Ending weeks of suspense, Baby Bell telecom US West Inc. announced Sunday it will merge with long-distance giant Qwest Communications International Inc. The $48.5 billion deal ends US West's prior plans to merge with Global Crossing Ltd., an upstart telecommunications company that is building its own international network of undersea fiber-optic lines.


A parallel effort by Qwest to grab another acquisition target from Global Crossing, Frontier Communications, failed, however. Under a complex agreement announced Sunday, Qwest withdrew its offer for long-distance carrier Frontier, which will proceed with a buy-out by Global Crossing.


Qwest and Global Crossing had been locked in a bidding war for the two target companies since June 13, when Qwest announced unsolicited offers for them. Sunday's deal closed that competition, wrapping up the latest in a series of jumbo mergers that is reshaping the American telecommunications industry. The deals are still subject to regulatory approval.

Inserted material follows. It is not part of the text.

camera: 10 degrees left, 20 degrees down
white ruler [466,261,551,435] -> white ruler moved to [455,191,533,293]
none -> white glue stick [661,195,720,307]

Both US West and Qwest are based in Denver, so the merged entity could reap savings through elimination of duplicated jobs, executives said, though they said the number would be small. The merged company would have a market value of about $65 billion and combine the base of millions of local US West customers in 14 states with the growing fiber-optic long distance services offered by Qwest.

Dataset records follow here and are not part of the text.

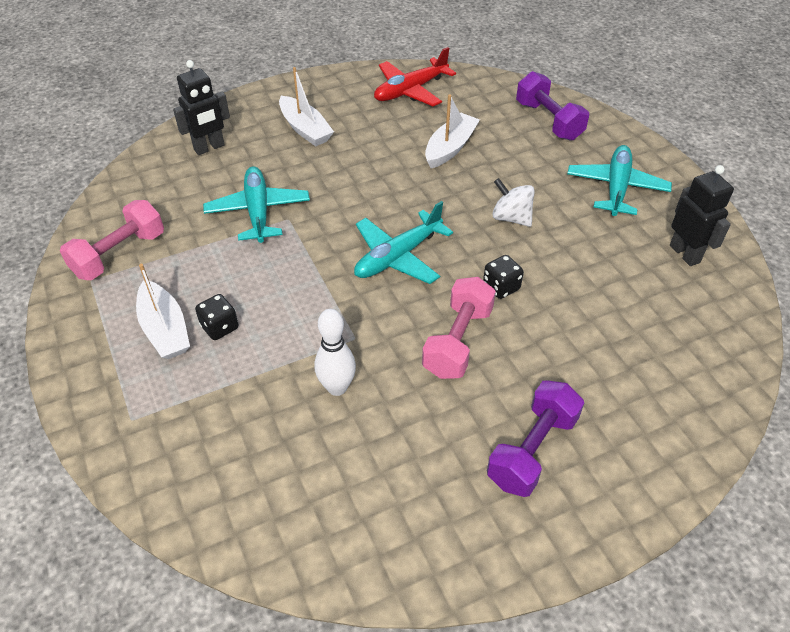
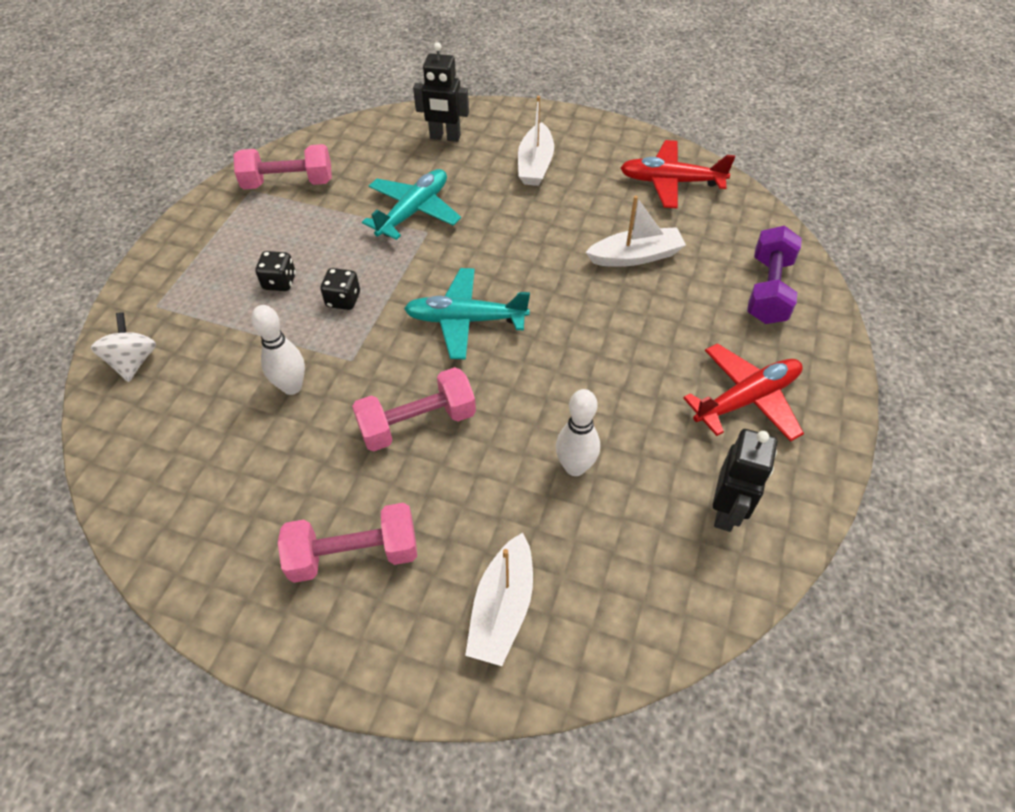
camera: 45 degrees right, 5 degrees up
white boat [136,264,190,359] -> white boat moved to [465,533,533,666]
black dice [483,255,524,299] -> black dice moved to [320,268,360,310]
purple dumbbell [487,380,584,497] -> pink dumbbell [278,503,417,583]
white spinning top [492,178,535,227] -> white spinning top moved to [91,312,156,382]
turquoise plane [567,145,672,216] -> red plane [683,343,804,442]
none -> white bowling pin [556,389,600,476]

"We believe this transaction positions Qwest to be the benchmark large-cap growth company in the new millennium," Qwest chairman Joseph Nacchio told reporters in a conference call Sunday.

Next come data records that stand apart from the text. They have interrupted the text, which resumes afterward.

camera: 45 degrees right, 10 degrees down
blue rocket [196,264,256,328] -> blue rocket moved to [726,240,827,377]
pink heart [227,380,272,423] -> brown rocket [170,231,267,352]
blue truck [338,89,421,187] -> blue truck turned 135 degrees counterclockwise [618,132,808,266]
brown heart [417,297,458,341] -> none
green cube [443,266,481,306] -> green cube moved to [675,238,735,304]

Nacchio first offered $60 per share for US West, then sweetened the offer to $69 with a "price collar" guaranteeing the value of the deal even if the price of Qwest shares dropped. This move budged the initially reluctant US West to come to the bargaining table and abandon its deal with Global Crossing.


Shareholders would collect about $35.5 billion under the terms of the deal; Qwest would also assume about $12 billion in US West debt.


Bermuda-based Global Crossing, which badly wants a U.S.-based long-distance company to complement its international network, will go ahead with its $63-per-share merger with Frontier. It will collect about $420 million in "break-up" fees for giving up US West.